Pour les économistes, ces négociations, qui n’ont rien eu d’officiel, signent la stratégie court-termiste d’Erdogan, bien davantage préoccupé par sa réélection que par les réformes structurelles fondamentales et urgentes réclamées par tous les économistes sérieux (et indépendants, quand il en reste) du pays depuis plusieurs années.
Persuadé de n’avoir fauté en rien, l’actuel gouvernement, en cas de reconduite, ne variera sans doute en rien sa politique économique. Quelle sera alors la porte de sortie ? Les économistes s’attendent à une chute libre pour la devise nationale, des restrictions sur les retraits en devises étrangères, et surtout, un Etat en défaut de paiement.
A l’inverse, l’opposition a promis un redressement économique dans les règles, par la hausse des taux d’intérêts et la restauration de l’indépendance de la banque centrale, dont les décisions sont soupçonnées d’être directement influencées par Erdogan lui-même.
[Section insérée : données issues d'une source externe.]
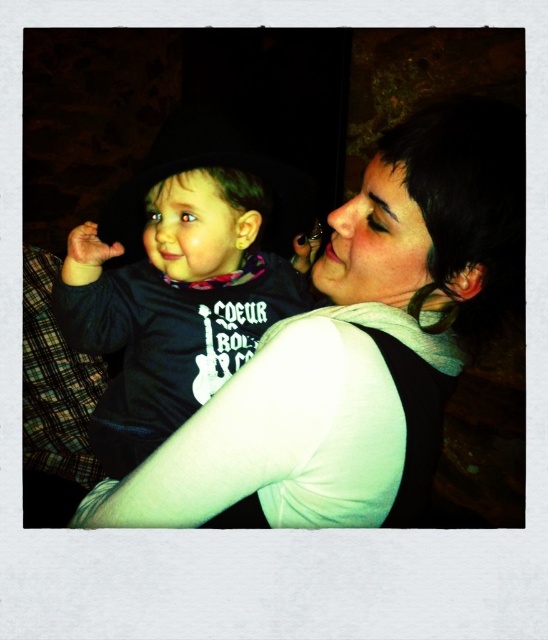
You are designing a clothing catalog and need to place the matte black shirt at center and the matte black hoodie at center on a mannequin. Which item should be placed first if you want to ensure the larger size is visible above the smaller one?

The matte black shirt at center should be placed first because it is larger in size compared to the matte black hoodie at center, allowing it to be positioned underneath so the smaller hoodie can be placed on top and still be visible.

You are a photographer setting up a shoot in this scene. You need to place a small prop between the two black items, matte black shirt at center and matte black hoodie at center. Based on their positions, which item should the prop be placed to the left of?

The prop should be placed to the left of the matte black shirt at center because the matte black shirt at center is to the right of the matte black hoodie at center, so the hoodie is on the left side and the shirt is on the right side.

You are a photographer trying to capture a candid shot of the two people in the scene. You notice the matte black shirt at center and the matte black hoodie at center. Which one is taller in the image?

The matte black shirt at center is much taller than the matte black hoodie at center in the image.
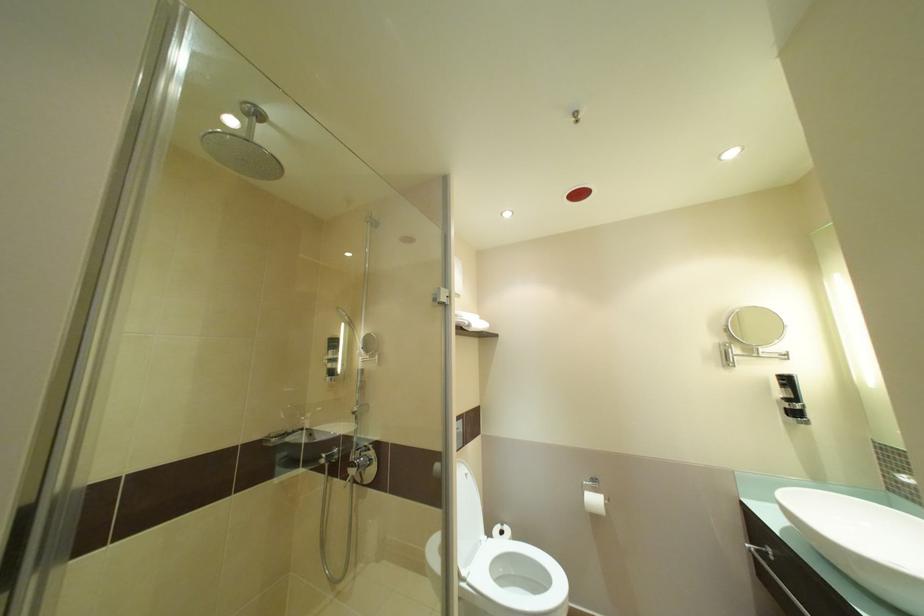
Mais dans le cas, de plus en plus improbable, où Kilicdaroglu serait élu aujourd’hui, il hériterait de toute manière d’une situation économique qui ne pourra souffrir aucun attentisme et réclamera des décisions urgentes et efficaces.
Qu’Erdogan perde face à Kilicdaroglu, et il lui aura laissé un cadeau empoisonné. Qu’il soit réélu, et il aura à gérer les conséquences d’une politique désastreuse qu’il a lui-même semée. Alors qu’il souhaite faire de la Turquie l’une des dix premières économies mondiales, la crise à venir signerait son premier manquement à ses promesses de campagne. Dans les deux cas, la Turquie se prépare à affronter des jours sombres.
Par Ardavan Amir-Aslani.
Paru dans l’Atlantico du 28/05/2023.